DESCRIPTION OF THE TASK: Return the listing below exactly as it stands. Pictures stay out.

PROVIDED MATERIAL:
>>>>

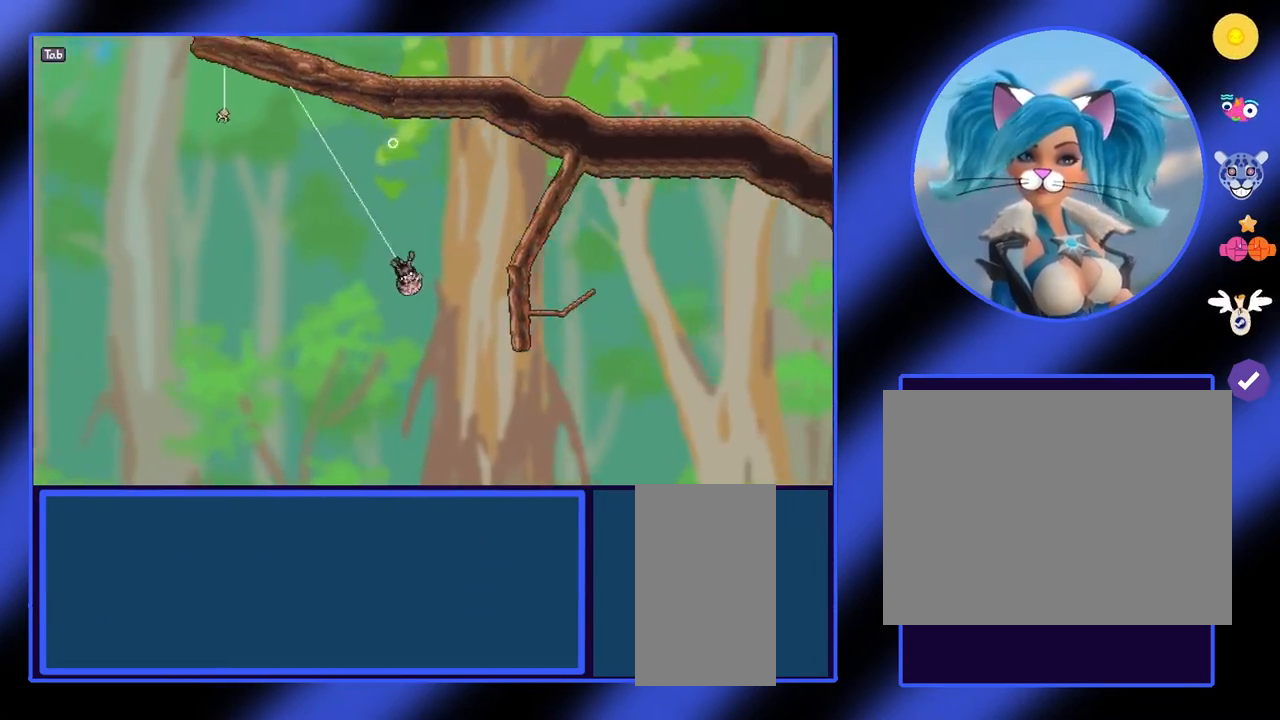
{"keys": ["a"], "mouse": ["left"], "events": []}
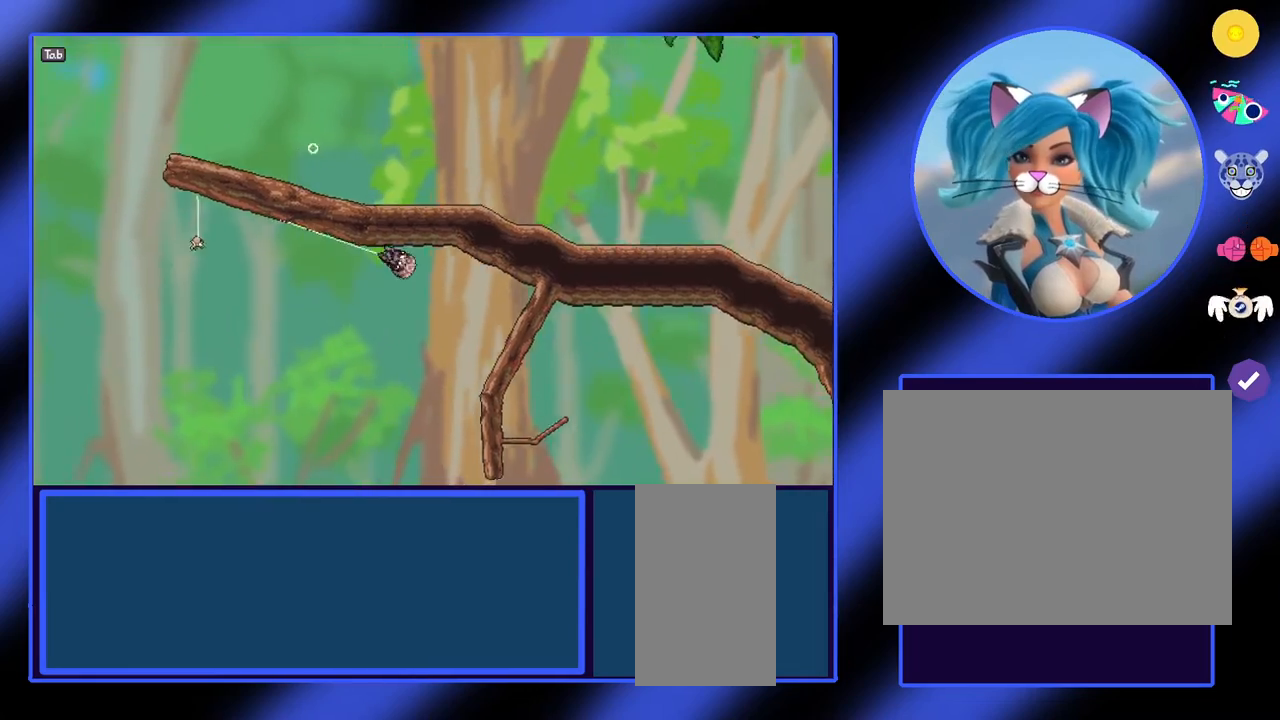
{"keys": ["a"], "mouse": ["left"], "events": []}
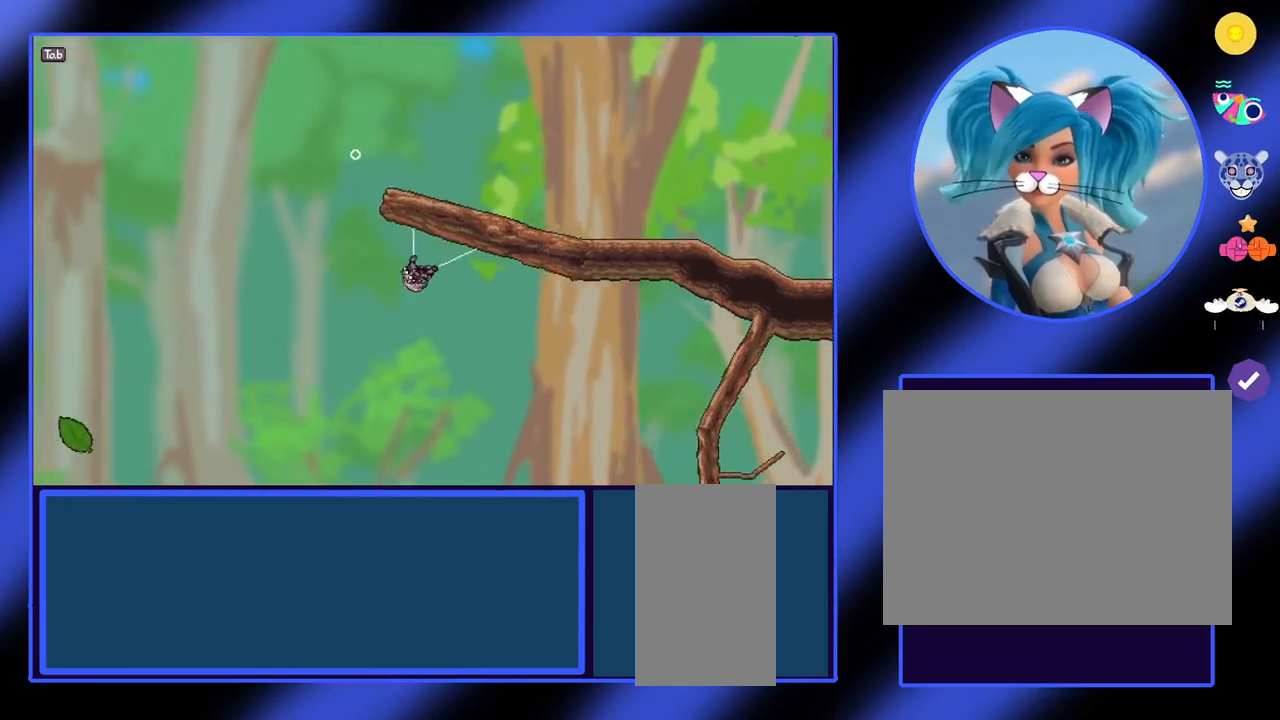
{"keys": ["a"], "mouse": [], "events": [[67, "a", "up"], [167, "a", "down"], [200, "mouse_left", "up"]]}
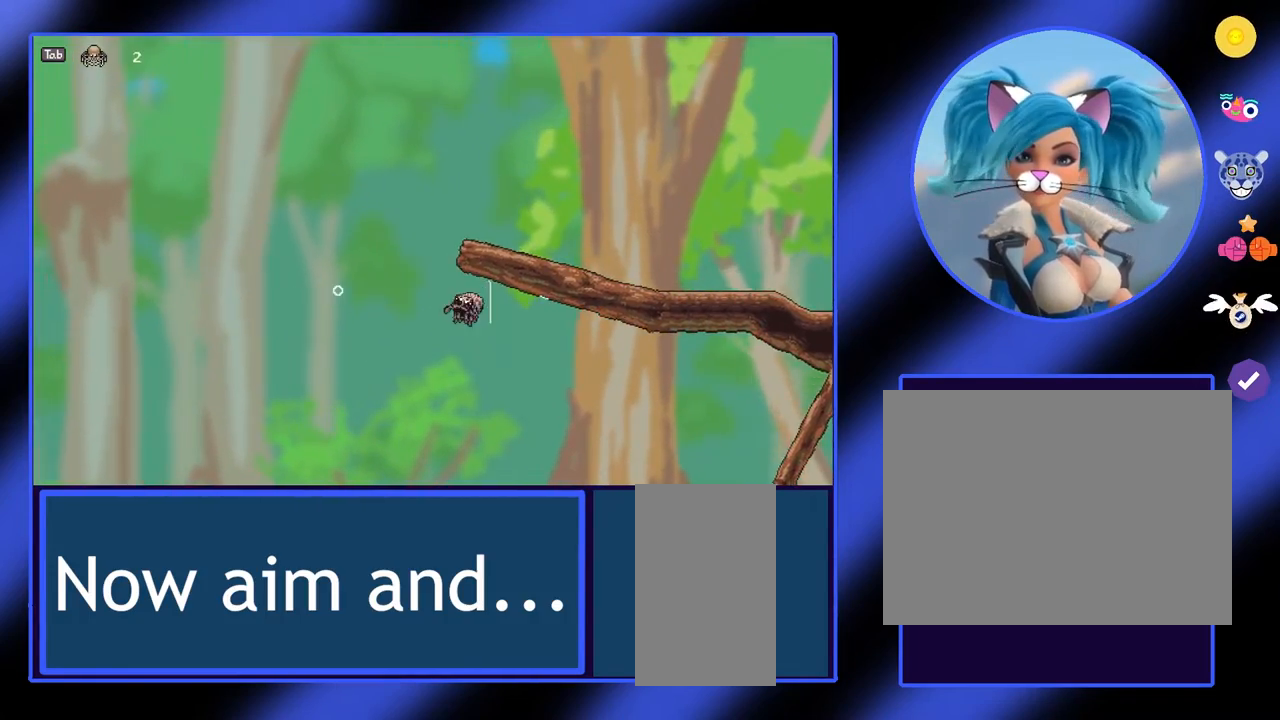
{"keys": ["a"], "mouse": [], "events": []}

<<<<

REPLY TO THE EXERCISE:
{"keys": ["a"], "mouse": ["left"], "events": []}
{"keys": ["a"], "mouse": ["left"], "events": []}
{"keys": ["a"], "mouse": [], "events": [[67, "a", "up"], [167, "a", "down"], [200, "mouse_left", "up"]]}
{"keys": ["a"], "mouse": [], "events": []}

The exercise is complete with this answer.